The Essex County Community Foundation has recently invested philanthropic dollars in these and other programs through our Behavioral Partnerships Grants Program, a funding partnership between ECCF’s COVID-19 Response Fund, the Peter and Elizabeth C. Tower Foundation, the Evelyn Lily Lutz Foundation, the North Shore Community Health Network and other anonymous donors.
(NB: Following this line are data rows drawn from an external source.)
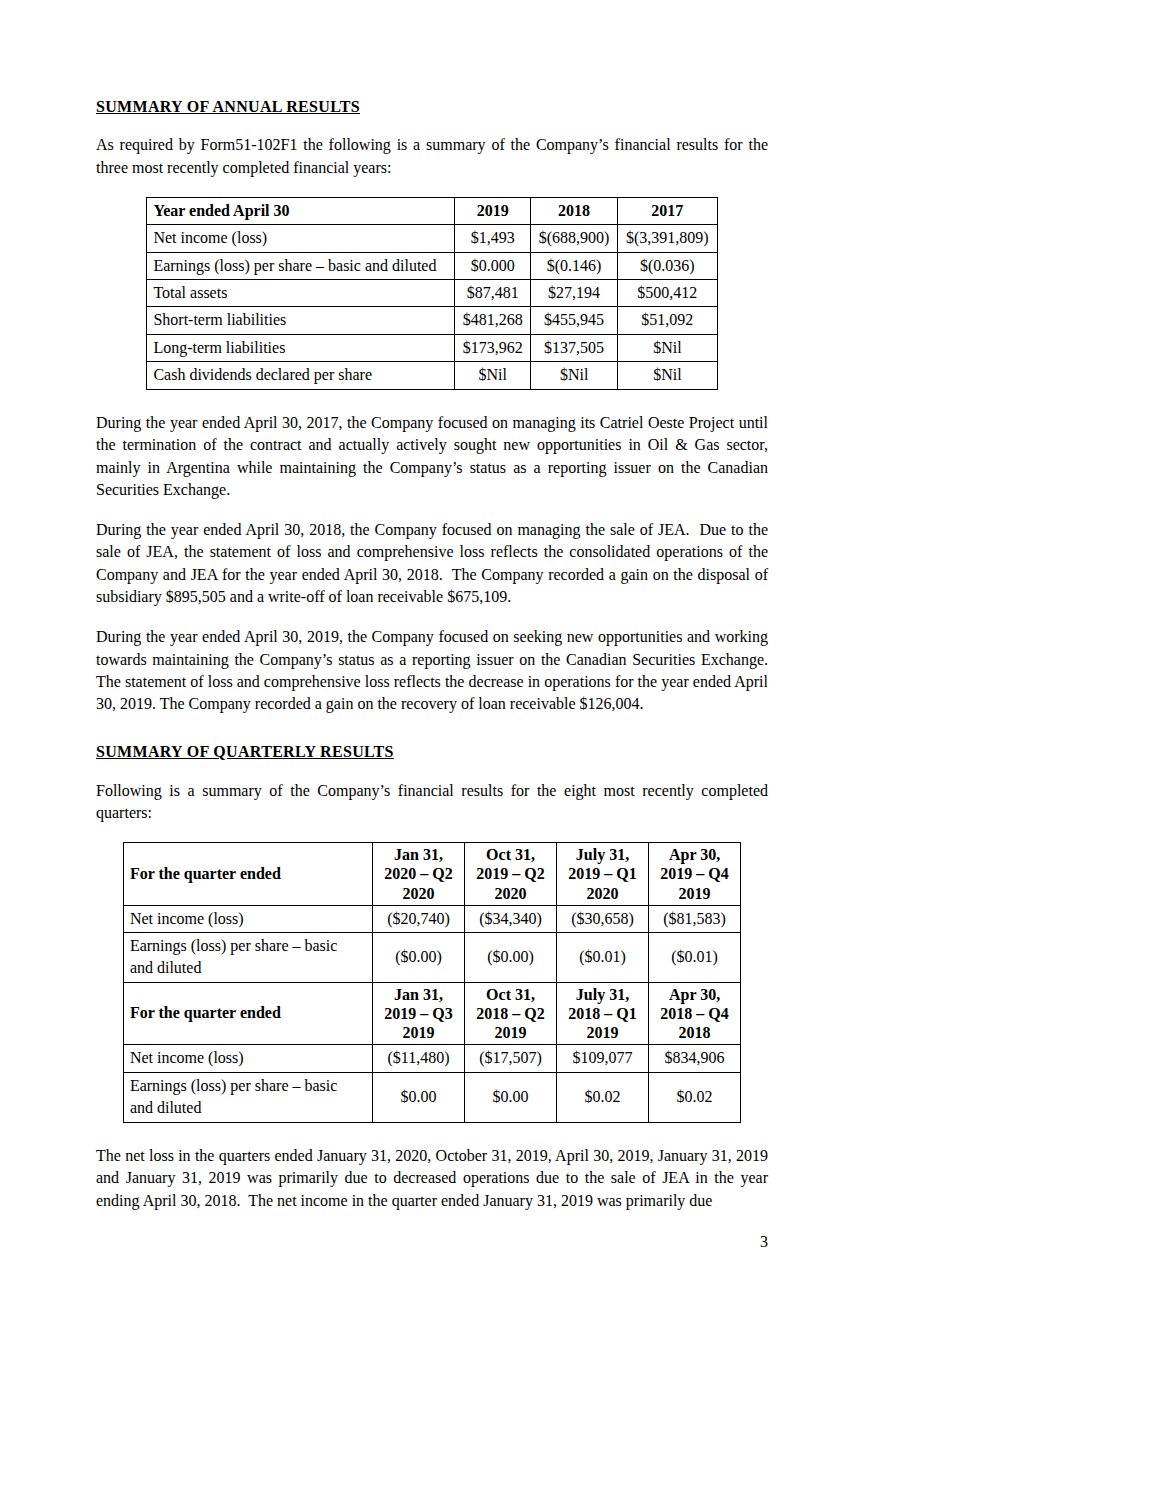SUMMARY OF ANNUAL RESULTS
As required by Form51-102F1 the following is a summary of the Company’s financial results for the three most recently completed financial years:
| Year ended April 30 | 2019 | 2018 | 2017 |
| --- | --- | --- | --- |
| Net income (loss) | $1,493 | $(688,900) | $(3,391,809) |
| Earnings (loss) per share – basic and diluted | $0.000 | $(0.146) | $(0.036) |
| Total assets | $87,481 | $27,194 | $500,412 |
| Short-term liabilities | $481,268 | $455,945 | $51,092 |
| Long-term liabilities | $173,962 | $137,505 | $Nil |
| Cash dividends declared per share | $Nil | $Nil | $Nil |
During the year ended April 30, 2017, the Company focused on managing its Catriel Oeste Project until the termination of the contract and actually actively sought new opportunities in Oil & Gas sector, mainly in Argentina while maintaining the Company’s status as a reporting issuer on the Canadian Securities Exchange.
During the year ended April 30, 2018, the Company focused on managing the sale of JEA. Due to the sale of JEA, the statement of loss and comprehensive loss reflects the consolidated operations of the Company and JEA for the year ended April 30, 2018. The Company recorded a gain on the disposal of subsidiary $895,505 and a write-off of loan receivable $675,109.
During the year ended April 30, 2019, the Company focused on seeking new opportunities and working towards maintaining the Company’s status as a reporting issuer on the Canadian Securities Exchange. The statement of loss and comprehensive loss reflects the decrease in operations for the year ended April 30, 2019. The Company recorded a gain on the recovery of loan receivable $126,004.
SUMMARY OF QUARTERLY RESULTS
Following is a summary of the Company’s financial results for the eight most recently completed quarters:
| For the quarter ended | Jan 31, 2020 – Q2 2020 | Oct 31, 2019 – Q2 2020 | July 31, 2019 – Q1 2020 | Apr 30, 2019 – Q4 2019 |
| Net income (loss) | ($20,740) | ($34,340) | ($30,658) | ($81,583) |
| Earnings (loss) per share – basic and diluted | ($0.00) | ($0.00) | ($0.01) | ($0.01) |
| For the quarter ended | Jan 31, 2019 – Q3 2019 | Oct 31, 2018 – Q2 2019 | July 31, 2018 – Q1 2019 | Apr 30, 2018 – Q4 2018 |
| Net income (loss) | ($11,480) | ($17,507) | $109,077 | $834,906 |
| Earnings (loss) per share – basic and diluted | $0.00 | $0.00 | $0.02 | $0.02 |
The net loss in the quarters ended January 31, 2020, October 31, 2019, April 30, 2019, January 31, 2019 and January 31, 2019 was primarily due to decreased operations due to the sale of JEA in the year ending April 30, 2018. The net income in the quarter ended January 31, 2019 was primarily due
3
A total of nearly $600,000 in grants were awarded.
This winter, ECCF will launch a second round of Behavioral Health Partnership grants in partnership with the North Shore Community Health Network and Congressman Seth Moulton. This new round of funding will specifically address behavioral health workforce issues and its design is the result of continued learning and testing of an evolving system.
Our goal with all of these grants is to encourage the collaboration that is critical to making innovative, lasting changes in local behavioral health systems—changes that not only expand immediate access to care, but also take shape in organizations that are also addressing issues of poverty, hunger, homelessness and other injustices that affect the health of thousands of Essex County residents.
And in Essex County, there is a desire to do this work together. A recent Behavioral Health Think Lab hosted by the ECCF brought together 120 stakeholders – all eager to network, devise collaborative solutions and form cross-sector partnerships that will ultimately fill the gaps in a system that currently fails to provide equitable care.
That silver lining—that willingness to come together—suggests that the time is right for change. As public discourse continues to simultaneously legitimize and destigmatize mental health, we must continue to harness the strength and power that comes with working together. Share your ideas. Representation of interests for federal, state and municipal funding. Support the work of non-profit organizations and organizations seeking equitable solutions. Spread the word about new opportunities for funding and collective action.
Together we can create the care system that Essex County needs and deserves.
Carol Lavoie Schuster is ECCF Vice President for Programs and Community Services. Michelle Xiarhos Curran is the Foundation’s communications writer.